[Updated (4/26/2016, 12:01 a.m.) with news of the Universal College Application.]
Starting this summer, students who use the Common Application will be asked to state their “sex assigned at birth.” There also will be an optional free-response text field in which applicants may describe their gender identity.
Those changes, announced on Monday by the Common Application’s leadership, follow calls from students and advocates to change how the standardized application form asks about gender. Currently, applicants are required to choose “male” or “female.” The new prompts are meant to help students express themselves in a way they feel most comfortable with, said Aba Blankson, a spokeswoman for the Common Application: “The feedback from our members and advisory committees has been consistent that, yep, this is the time, this is the right way to go.”
As society’s view of transgender people has shifted in recent years, many colleges have made changes to improve the experience of students whose identities don’t conform to conventional notions of male and female gender — or align with what’s written on their birth certificates.
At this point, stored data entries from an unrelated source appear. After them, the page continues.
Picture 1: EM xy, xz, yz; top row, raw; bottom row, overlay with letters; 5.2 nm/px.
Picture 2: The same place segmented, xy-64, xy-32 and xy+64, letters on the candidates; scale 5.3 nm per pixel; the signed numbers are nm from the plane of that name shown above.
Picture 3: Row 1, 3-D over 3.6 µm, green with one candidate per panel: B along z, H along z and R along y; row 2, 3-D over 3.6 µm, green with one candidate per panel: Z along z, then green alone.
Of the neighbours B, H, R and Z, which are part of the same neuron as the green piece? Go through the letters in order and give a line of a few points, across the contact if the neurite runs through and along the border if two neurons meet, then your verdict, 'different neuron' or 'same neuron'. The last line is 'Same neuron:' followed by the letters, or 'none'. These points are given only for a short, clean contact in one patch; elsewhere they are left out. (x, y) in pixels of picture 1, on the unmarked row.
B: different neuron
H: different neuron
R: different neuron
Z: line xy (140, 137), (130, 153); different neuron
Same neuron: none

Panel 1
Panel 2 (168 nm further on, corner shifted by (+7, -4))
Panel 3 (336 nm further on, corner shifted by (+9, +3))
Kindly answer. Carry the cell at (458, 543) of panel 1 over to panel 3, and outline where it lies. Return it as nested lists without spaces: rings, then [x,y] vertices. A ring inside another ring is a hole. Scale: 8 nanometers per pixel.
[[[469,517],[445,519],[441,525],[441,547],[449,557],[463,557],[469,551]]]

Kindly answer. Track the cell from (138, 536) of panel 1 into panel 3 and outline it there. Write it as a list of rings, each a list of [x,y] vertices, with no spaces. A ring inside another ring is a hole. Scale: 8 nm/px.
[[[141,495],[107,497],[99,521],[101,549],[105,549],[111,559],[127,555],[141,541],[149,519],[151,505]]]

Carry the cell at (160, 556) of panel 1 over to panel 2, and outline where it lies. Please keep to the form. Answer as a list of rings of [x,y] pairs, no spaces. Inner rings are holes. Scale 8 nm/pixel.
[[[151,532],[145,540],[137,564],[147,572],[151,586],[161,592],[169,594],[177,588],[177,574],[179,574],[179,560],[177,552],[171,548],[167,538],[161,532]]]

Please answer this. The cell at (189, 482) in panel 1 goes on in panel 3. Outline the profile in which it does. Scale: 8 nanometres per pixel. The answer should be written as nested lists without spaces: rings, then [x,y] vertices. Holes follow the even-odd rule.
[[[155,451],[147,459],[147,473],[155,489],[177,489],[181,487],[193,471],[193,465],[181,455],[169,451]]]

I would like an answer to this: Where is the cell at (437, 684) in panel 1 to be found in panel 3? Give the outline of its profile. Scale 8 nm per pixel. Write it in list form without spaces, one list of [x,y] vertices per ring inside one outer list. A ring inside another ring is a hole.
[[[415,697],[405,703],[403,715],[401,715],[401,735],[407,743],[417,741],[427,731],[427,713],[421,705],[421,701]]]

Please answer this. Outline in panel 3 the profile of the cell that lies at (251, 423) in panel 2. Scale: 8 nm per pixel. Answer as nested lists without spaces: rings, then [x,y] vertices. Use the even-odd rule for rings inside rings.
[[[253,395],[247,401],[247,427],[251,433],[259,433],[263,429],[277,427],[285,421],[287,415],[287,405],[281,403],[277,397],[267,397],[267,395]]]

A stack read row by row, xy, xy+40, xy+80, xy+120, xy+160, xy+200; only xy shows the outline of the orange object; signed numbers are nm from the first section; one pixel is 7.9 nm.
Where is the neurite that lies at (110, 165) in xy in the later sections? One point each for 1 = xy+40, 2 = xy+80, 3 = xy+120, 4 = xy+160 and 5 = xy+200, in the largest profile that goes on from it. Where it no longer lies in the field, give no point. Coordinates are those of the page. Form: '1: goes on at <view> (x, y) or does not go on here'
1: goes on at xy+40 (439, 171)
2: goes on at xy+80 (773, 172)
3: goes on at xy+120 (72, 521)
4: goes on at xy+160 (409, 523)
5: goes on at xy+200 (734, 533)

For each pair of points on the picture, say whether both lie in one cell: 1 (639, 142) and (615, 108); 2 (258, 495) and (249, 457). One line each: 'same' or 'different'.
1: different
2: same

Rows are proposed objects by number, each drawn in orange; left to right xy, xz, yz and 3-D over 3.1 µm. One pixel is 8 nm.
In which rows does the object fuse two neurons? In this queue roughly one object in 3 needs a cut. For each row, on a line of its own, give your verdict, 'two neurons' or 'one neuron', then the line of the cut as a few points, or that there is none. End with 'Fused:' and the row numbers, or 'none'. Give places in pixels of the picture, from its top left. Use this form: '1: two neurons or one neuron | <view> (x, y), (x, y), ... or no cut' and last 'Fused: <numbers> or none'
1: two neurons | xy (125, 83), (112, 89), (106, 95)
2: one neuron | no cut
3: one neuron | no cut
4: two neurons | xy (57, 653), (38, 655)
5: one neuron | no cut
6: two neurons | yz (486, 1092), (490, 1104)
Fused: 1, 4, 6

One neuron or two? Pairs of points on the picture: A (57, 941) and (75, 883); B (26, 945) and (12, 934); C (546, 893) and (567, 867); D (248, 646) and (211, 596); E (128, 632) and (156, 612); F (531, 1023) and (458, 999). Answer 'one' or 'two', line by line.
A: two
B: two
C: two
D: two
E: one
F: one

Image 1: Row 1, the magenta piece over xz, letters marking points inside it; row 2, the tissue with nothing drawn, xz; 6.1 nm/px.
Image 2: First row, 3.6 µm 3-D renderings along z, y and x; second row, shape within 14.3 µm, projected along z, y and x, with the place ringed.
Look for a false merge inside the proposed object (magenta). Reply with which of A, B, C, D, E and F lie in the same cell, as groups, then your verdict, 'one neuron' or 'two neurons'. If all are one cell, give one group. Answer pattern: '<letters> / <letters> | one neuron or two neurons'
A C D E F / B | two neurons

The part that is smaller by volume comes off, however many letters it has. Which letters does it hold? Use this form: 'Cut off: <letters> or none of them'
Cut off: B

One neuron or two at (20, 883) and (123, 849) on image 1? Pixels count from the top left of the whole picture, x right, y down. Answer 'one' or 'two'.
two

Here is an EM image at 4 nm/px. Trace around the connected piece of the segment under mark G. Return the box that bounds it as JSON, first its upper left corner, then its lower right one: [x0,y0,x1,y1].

In 2011, Elmhurst College became the first institution to include an optional question about sexual identity and gender orientation on its undergraduate-admission application.
Since then more colleges, including those that use the Common Application, have added similar questions to the online platform’s customizable pages.
Participating colleges will still be able to ask additional questions if they choose. But the changes announced on Monday will affect all students, regardless of where they apply.
Just five years ago, the Common Application’s board considered changing how the form dealt with gender but decided to hold off. “I don’t know that colleges were ready,” Ms. Blankson said. “Since then the conversation on campuses has changed, the national conversation has changed.”
On Tuesday, ApplicationsOnline LLC, which owns the Universal College Application, announced that it, too, would modify questions pertaining to applicants’ sex and gender identity. The 2016-17 version of its standardized form will require applicants to state their “legal sex” as either male or female (currently, the application prompts students to disclose their “sex”).
The new wording on the Universal College Application, which serves a much smaller number of colleges than the Common App does, will “more closely align with federal reporting guidelines,” according to a news release.
The 2016-17 Universal College Application also will include an optional question about gender identity. The options are “man,” “woman,” and “self-identify,” which will allow applicants to type their own responses in a text field.